Cerebral visual impairment remains one of the most underdiagnosed and poorly measured conditions affecting children's development, yet until now clinical trials have lacked a standardized, psychometrically validated tool to capture how vision functions in real-world settings. That gap may be closing. A prospective longitudinal cohort study evaluated the CVI Range for Clinical Research (CVI Range-CR), a structured functional vision assessment designed specifically for integration into CVI clinical trials. Forty children with confirmed CVI underwent assessments at baseline and again at one year, with scoring performed by both in-person examiners and remote expert graders reviewing recorded sessions.
The tool employs two distinct scoring methods — Across-CVI Characteristics and Within-CVI Characteristics — each producing scores on a 0-to-10 scale. Interrater reliability between trained graders was assessed using intraclass correlation coefficients, while intrarater reliability was tested by having the same remote examiner score a video subset twice. Validity was examined by correlating CVI Range-CR scores against a six-level Visual Behavior Scale administered by a pediatric neuro-ophthalmologist, using Spearman's correlation. Internal consistency was evaluated via McDonald's omega.

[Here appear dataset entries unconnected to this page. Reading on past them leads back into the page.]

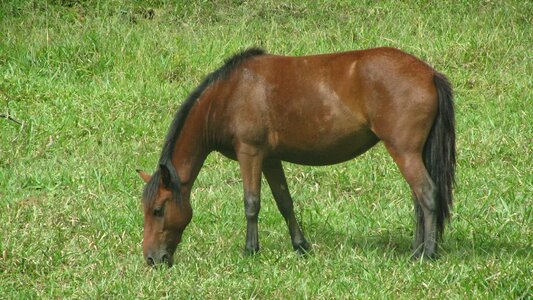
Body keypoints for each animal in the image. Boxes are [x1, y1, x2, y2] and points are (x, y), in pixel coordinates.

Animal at [136, 47, 454, 268]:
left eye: (158, 210)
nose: (152, 259)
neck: (230, 93)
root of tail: (429, 73)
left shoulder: (250, 152)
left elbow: (251, 203)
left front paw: (250, 250)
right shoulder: (270, 158)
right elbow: (284, 202)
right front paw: (301, 246)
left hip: (404, 152)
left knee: (427, 195)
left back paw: (426, 254)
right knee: (419, 200)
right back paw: (418, 249)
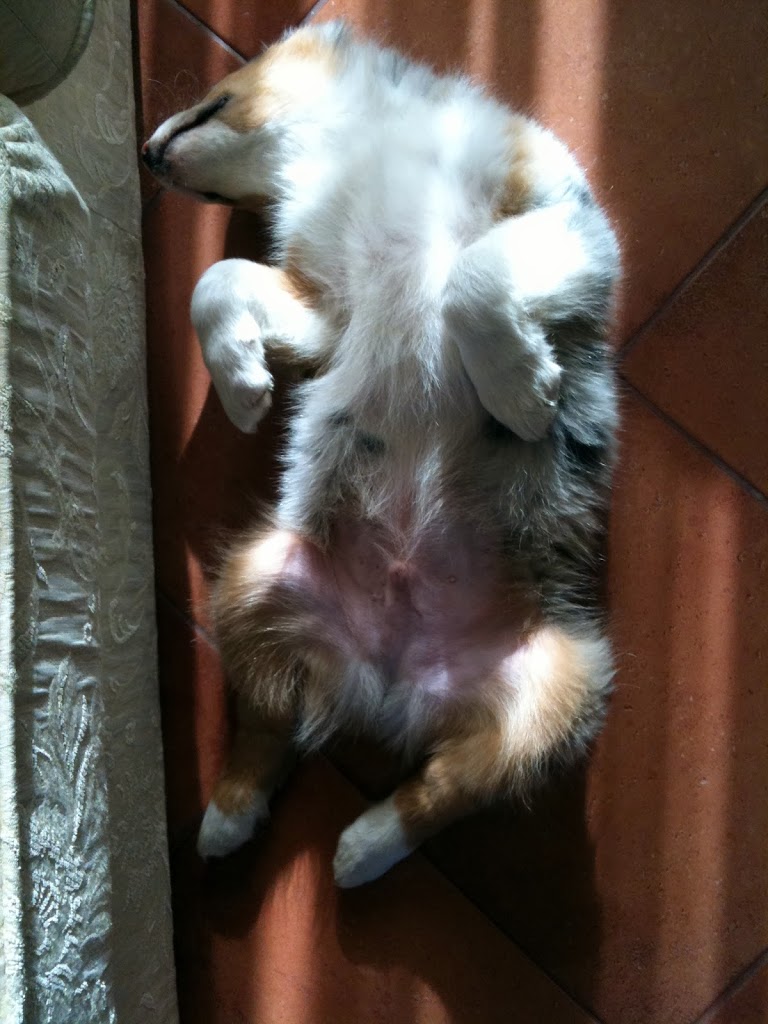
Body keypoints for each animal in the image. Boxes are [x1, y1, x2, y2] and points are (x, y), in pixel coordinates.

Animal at [143, 21, 620, 888]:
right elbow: (218, 278)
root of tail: (391, 680)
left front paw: (522, 391)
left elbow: (473, 277)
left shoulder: (563, 214)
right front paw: (242, 386)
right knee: (269, 727)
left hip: (560, 685)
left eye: (217, 95)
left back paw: (363, 848)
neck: (351, 146)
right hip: (254, 576)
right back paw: (229, 820)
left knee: (456, 785)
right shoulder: (324, 308)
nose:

The significance of this work extends well beyond measurement science. CVI is now widely recognized as the leading cause of childhood visual impairment in high-income countries, yet it remains systematically overlooked because it does not originate in the eye itself but in cortical and subcortical visual processing pathways. Most existing visual acuity tests fail to capture the complex, context-dependent vision problems these children experience. A reliable, remotely scorable instrument could dramatically accelerate intervention research by enabling multicenter trials with consistent outcome measurement. The one-year longitudinal component also hints at the tool's sensitivity to change over time — a critical property for any clinical trial endpoint. Key limitations include the modest cohort of 40 participants and the absence of a healthy control comparison. Whether the CVI Range-CR can detect treatment-related change, beyond natural developmental progression, remains to be demonstrated in larger, controlled trials.